Write every entry out again exactly, please, and skip the pictures.
*** Opening The input ***
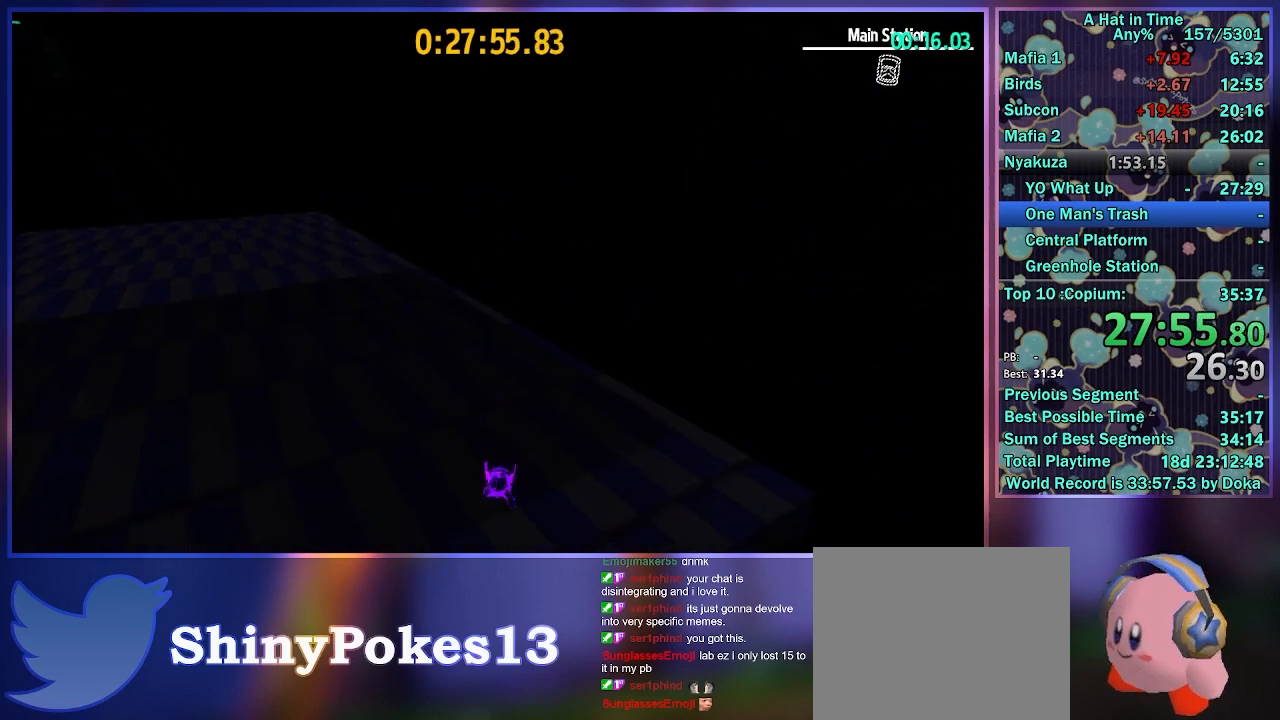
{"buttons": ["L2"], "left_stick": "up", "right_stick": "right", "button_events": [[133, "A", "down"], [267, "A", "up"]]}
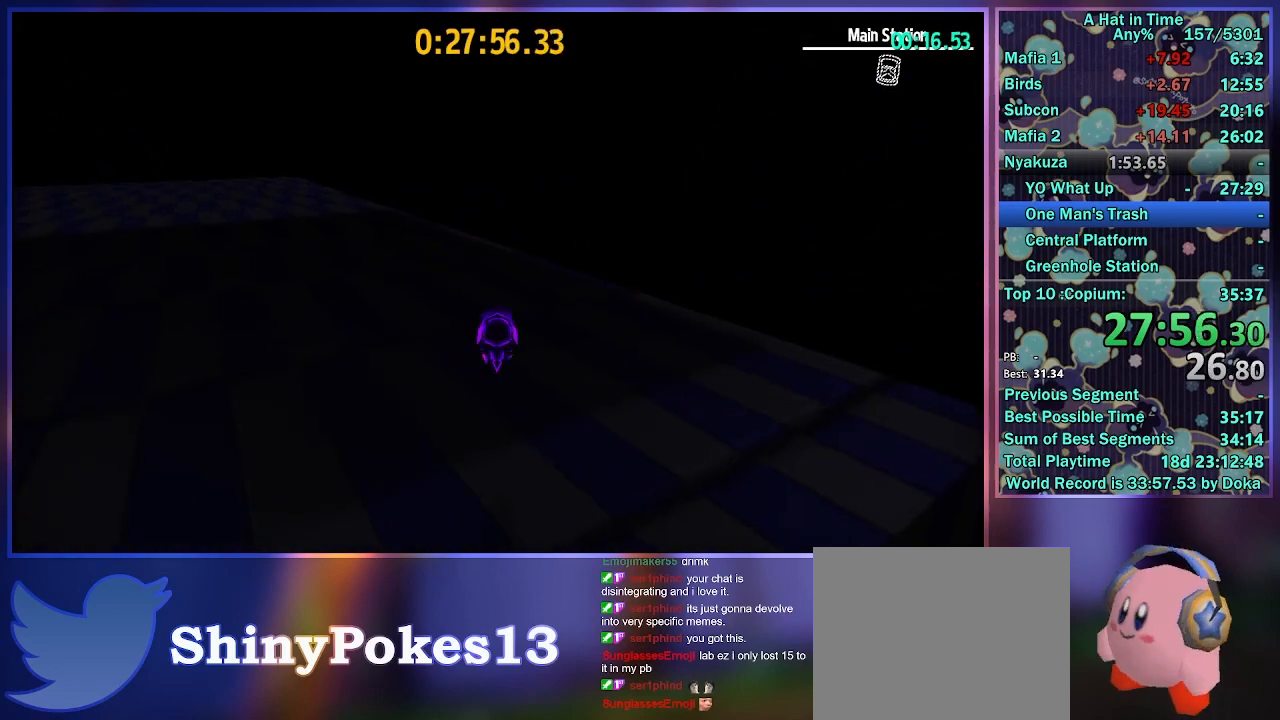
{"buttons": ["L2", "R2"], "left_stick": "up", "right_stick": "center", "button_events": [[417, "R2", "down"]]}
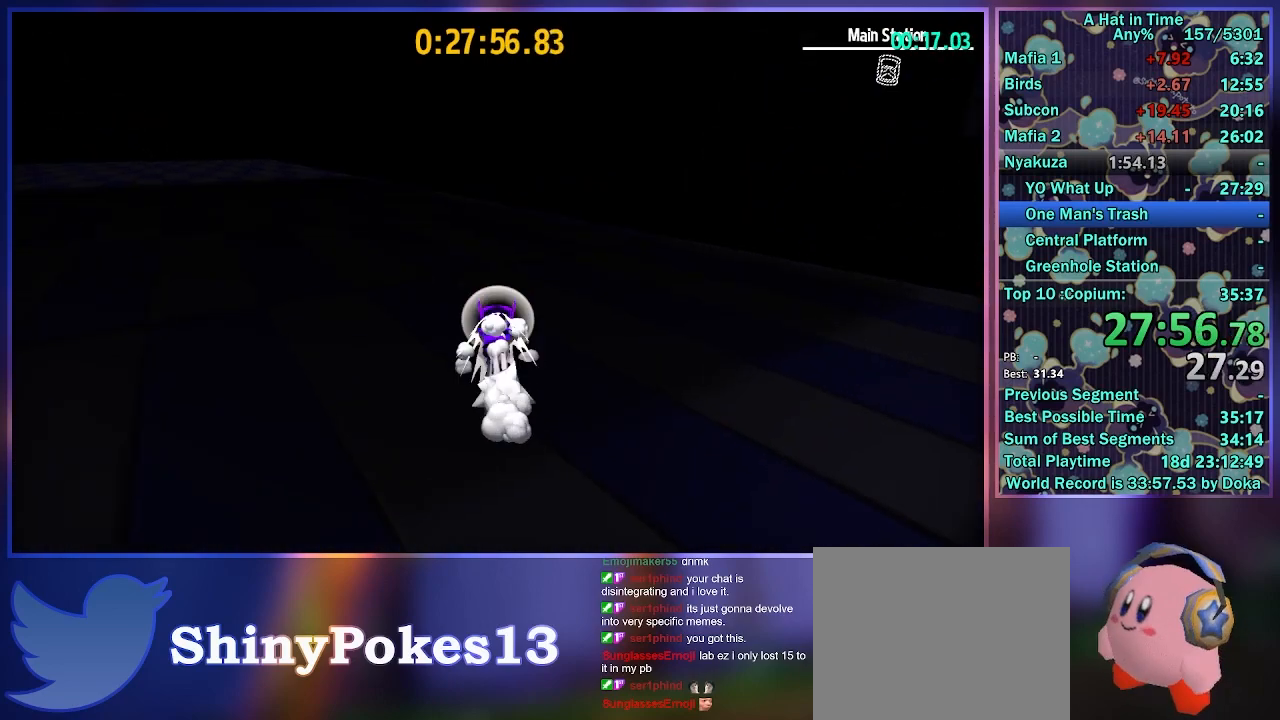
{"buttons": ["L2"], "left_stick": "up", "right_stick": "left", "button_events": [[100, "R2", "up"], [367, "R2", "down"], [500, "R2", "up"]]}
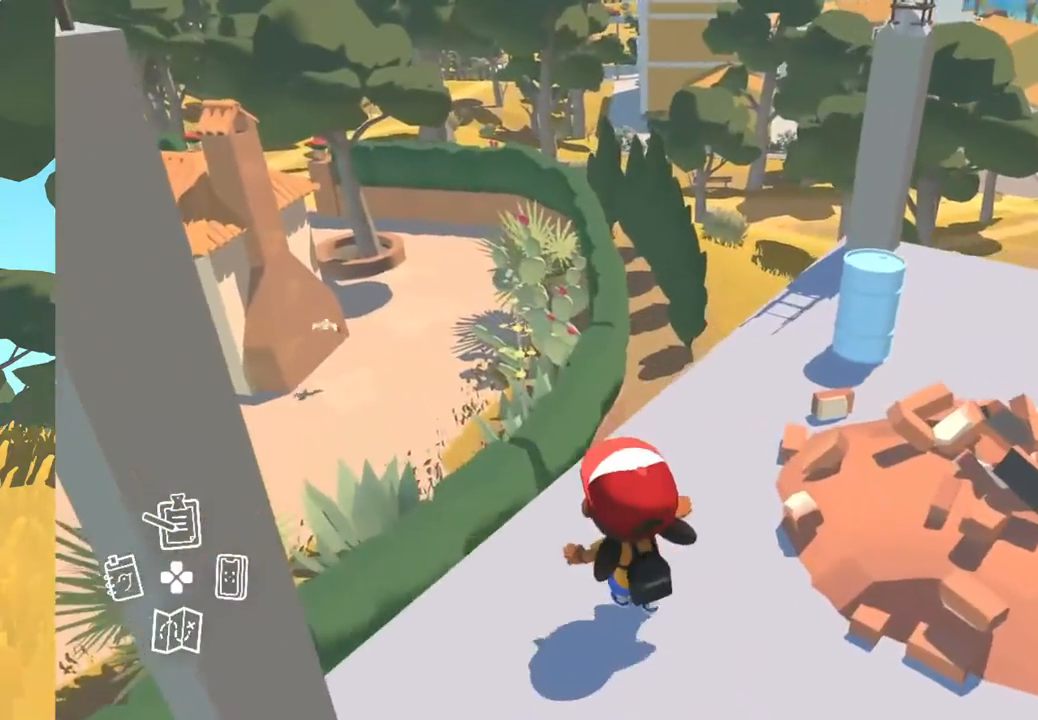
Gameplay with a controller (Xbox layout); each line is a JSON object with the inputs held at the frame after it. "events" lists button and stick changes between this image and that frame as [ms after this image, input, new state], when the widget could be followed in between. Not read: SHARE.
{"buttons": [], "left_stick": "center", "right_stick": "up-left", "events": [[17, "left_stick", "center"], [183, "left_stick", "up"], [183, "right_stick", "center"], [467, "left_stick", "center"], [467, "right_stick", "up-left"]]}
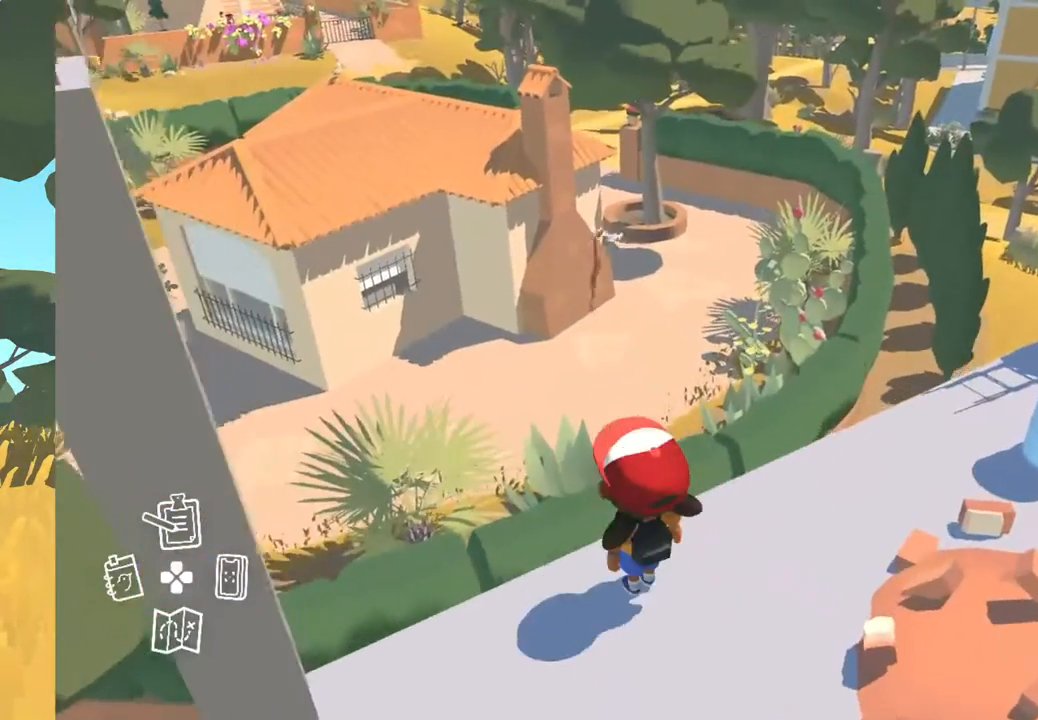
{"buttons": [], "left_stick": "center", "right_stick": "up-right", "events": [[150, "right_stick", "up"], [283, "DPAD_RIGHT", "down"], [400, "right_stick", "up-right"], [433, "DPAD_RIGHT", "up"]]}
*** Closing The input ***
■ Answer for this exercise:
{"buttons": ["L2"], "left_stick": "up", "right_stick": "right", "button_events": [[133, "A", "down"], [267, "A", "up"]]}
{"buttons": ["L2", "R2"], "left_stick": "up", "right_stick": "center", "button_events": [[417, "R2", "down"]]}
{"buttons": ["L2"], "left_stick": "up", "right_stick": "left", "button_events": [[100, "R2", "up"], [367, "R2", "down"], [500, "R2", "up"]]}
Gameplay with a controller (Xbox layout); each line is a JSON object with the inputs held at the frame after it. "events" lists button and stick changes between this image and that frame as [ms after this image, input, new state], when the widget could be followed in between. Not read: SHARE.
{"buttons": [], "left_stick": "center", "right_stick": "up-left", "events": [[17, "left_stick", "center"], [183, "left_stick", "up"], [183, "right_stick", "center"], [467, "left_stick", "center"], [467, "right_stick", "up-left"]]}
{"buttons": [], "left_stick": "center", "right_stick": "up-right", "events": [[150, "right_stick", "up"], [283, "DPAD_RIGHT", "down"], [400, "right_stick", "up-right"], [433, "DPAD_RIGHT", "up"]]}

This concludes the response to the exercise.